» Text passage
▼▼▼

It is important to note how air quality has improved since the time of this analysis. The NYS DEC air quality monitoring system has operated a PM2.5 monitor at the Botanical Garden in New York city since 1999 so I compared the data from that site for the same period as this analysis relative to the most recent data available (Data from Figure 4. Baseline annual average PM2.5 levels in New York City). The Botanical Garden site had an annual average PM2.5 level of 13 µg/m3 for the same period as the report’s 13.9 µg/m3 “current conditions” city-wide average (my estimate based on their graph). The important thing to note is that the latest available average (2016-2018) for a comparable three-year average at the Botanical Garden is 8.1 µg/m3 which represents a 38% decrease. That is substantially lower than the PlaNYC goal of “cleanest air of any big city” scenario at an estimated city-wide average of 10.9 µg/m3.
Note that in DOHMOH Table 5 the annual health events for the 10% reduction and “cleanest” city scenarios are shown as changes not as the total number of events listed for the current levels scenario. My modified table (Modified Table 5. Annual health events attributable to citywide PM2 5 level) converts those estimates to totals so that the numbers are directly comparable. I excluded the confidence interval information because I don’t know how to convert them in this instance.
I confirmed that the DOHMOH analysis used a linear no-threshold health impact analysis and used their relationship to estimate the effect of the observed air quality reduction. I tested the linear hypothesis by scaling the “current level” scenario number of events to the proportion of the PM 2.5 concentrations (the last row in the table) for the “current level” and the other two scenarios. My estimated health impacts were all within 1% which proves that the DOHMOH analysis relied on a linear no-threshold approach. As a result, that means that I could estimate the health impact improvements due to the observed reductions in PM2.5 as shown in the last three columns in the modified table. I estimate that the observed reduction in PM2.5 concentrations prevented nearly 1,300 premature deaths, 800 hospital admissions and 2400 emergency department visits.

▲▲▲

Stored items

▼▼▼

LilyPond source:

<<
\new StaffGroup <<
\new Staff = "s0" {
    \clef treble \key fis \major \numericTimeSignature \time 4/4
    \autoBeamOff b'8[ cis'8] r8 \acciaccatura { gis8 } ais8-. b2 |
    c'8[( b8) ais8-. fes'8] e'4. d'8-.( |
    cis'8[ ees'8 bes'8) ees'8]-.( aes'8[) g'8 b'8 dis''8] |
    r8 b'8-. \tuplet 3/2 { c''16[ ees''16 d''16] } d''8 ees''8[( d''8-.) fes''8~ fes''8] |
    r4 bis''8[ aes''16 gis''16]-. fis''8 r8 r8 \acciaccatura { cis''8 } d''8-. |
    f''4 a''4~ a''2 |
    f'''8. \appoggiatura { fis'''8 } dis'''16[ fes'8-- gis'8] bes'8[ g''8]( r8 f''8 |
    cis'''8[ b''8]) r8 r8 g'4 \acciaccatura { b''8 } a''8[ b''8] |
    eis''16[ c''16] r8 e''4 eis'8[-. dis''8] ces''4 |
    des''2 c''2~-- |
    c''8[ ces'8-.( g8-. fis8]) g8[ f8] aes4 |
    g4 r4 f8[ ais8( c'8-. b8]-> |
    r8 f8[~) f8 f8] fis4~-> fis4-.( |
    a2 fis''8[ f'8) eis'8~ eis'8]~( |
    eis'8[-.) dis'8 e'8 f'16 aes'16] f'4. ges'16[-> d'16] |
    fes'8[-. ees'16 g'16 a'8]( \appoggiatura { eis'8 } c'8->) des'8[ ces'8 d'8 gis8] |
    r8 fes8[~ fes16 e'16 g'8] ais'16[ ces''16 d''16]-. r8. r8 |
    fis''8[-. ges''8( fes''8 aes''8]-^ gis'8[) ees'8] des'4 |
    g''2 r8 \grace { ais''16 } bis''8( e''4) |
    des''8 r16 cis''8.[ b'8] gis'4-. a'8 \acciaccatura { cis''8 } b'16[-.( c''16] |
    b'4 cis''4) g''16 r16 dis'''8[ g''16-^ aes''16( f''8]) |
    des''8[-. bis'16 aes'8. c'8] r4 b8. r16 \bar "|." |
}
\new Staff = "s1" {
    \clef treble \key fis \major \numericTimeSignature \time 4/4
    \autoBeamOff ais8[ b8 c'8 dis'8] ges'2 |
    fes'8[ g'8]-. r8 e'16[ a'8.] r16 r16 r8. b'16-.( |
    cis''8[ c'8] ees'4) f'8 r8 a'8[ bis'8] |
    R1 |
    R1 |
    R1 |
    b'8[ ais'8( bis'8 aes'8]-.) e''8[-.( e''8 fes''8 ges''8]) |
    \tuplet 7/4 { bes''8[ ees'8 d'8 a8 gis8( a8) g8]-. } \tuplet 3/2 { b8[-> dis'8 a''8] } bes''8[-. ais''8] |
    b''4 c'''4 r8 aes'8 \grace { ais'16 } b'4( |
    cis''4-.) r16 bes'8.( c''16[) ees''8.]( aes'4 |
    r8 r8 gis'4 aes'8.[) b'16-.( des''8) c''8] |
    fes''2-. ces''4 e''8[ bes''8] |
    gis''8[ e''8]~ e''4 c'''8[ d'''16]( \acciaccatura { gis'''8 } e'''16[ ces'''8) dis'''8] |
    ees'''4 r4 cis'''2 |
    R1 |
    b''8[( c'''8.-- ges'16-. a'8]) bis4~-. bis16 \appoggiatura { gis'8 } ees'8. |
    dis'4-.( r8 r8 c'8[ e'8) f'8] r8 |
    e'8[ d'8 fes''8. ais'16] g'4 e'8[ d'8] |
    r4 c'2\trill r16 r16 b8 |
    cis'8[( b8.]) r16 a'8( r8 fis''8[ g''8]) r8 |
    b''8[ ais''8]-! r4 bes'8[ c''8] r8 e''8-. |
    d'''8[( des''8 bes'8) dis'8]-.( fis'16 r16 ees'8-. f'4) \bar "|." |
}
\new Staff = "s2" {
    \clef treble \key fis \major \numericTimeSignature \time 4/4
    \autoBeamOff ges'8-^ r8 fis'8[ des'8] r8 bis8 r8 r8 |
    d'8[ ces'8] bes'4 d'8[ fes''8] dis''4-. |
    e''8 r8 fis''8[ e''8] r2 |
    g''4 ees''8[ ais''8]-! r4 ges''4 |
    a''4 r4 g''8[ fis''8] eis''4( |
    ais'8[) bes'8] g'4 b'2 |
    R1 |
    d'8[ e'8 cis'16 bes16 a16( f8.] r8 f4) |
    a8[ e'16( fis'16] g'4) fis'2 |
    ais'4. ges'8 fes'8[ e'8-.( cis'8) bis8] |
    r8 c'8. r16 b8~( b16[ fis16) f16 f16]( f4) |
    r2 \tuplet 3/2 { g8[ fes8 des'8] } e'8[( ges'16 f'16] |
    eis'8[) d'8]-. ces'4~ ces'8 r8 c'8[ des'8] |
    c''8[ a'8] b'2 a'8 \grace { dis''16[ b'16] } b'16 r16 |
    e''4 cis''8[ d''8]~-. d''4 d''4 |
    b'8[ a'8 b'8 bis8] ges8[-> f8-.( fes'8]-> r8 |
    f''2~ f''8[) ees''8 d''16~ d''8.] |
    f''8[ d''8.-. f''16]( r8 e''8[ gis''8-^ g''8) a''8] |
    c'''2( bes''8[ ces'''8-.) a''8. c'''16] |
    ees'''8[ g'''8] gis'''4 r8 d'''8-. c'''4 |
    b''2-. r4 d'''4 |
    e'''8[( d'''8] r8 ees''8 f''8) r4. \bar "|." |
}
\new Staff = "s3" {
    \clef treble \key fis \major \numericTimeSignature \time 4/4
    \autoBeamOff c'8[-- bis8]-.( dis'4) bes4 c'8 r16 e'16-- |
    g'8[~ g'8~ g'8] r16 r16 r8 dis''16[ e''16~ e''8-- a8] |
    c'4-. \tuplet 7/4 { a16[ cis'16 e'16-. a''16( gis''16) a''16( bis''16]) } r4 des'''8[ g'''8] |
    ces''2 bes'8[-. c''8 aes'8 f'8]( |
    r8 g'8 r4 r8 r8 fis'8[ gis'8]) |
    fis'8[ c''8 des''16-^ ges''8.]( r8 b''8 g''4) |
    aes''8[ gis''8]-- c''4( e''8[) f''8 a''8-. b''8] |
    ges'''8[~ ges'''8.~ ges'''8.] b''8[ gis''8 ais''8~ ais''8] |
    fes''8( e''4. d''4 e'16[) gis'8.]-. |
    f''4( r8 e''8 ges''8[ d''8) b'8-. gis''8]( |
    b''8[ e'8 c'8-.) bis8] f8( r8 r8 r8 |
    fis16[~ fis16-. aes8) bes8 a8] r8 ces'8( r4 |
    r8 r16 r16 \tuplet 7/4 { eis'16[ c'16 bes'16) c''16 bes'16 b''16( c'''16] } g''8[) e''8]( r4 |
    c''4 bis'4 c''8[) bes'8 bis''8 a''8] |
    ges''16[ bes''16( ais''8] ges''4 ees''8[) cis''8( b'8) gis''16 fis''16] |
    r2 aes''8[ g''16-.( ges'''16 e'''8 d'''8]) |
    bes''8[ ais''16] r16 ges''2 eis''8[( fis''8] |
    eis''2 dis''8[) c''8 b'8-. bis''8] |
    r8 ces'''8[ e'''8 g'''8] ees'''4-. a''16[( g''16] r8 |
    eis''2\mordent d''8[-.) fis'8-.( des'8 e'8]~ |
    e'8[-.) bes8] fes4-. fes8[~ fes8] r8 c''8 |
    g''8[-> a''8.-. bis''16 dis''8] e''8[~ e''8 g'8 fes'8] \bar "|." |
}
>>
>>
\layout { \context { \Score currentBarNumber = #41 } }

▲▲▲

» Brief
Could you write the next part of the New York City air quality passage, picking up after its last sentence? The stored items have nothing to do with the New York City air quality passage.

» Exercise answer
In order to convince me that the PM2.5 health impacts claimed by MOHDOH and many others are correct I need to see confirmation with observed data. The DOHMOH report claims that in 2005-2007 that PM2.5 concentrations led to, for example, 3,200 premature mortality events. I have no idea how that number compares to observed values for this parameter or the others included. I estimate that for the observed reductions in measured PM2.5 the number of premature mortality events would be reduced 1,296 events down to 1,904 events.
The first question for the health experts is whether the change from 2005-2007 to 2016-2018 of 1,296 events could be observed against natural variations or is that number within the normally expected variation. If not then my hope for verification is not possible but more importantly it also means that the gloom and doom stories of significant health impacts are base on nothing more than insignificant statistical noise that is not really observable. If those data are greater than expected natural variation, then it would be possible to document improvements in these alleged health impacts due to the 38% decrease in PM2.5. If that is the case, then I stand corrected.
Here is the thing though. The percentage of people with asthma in the United States from 2001 to 2018 is not showing a decrease at the same time ambient levels of all air pollutants are going down substantially. While correlation does not necessarily mean causation, no correlation with a purported cause indicates a bet on a dead horse. Therefore, I am not holding my breath that the data will show the purported benefits.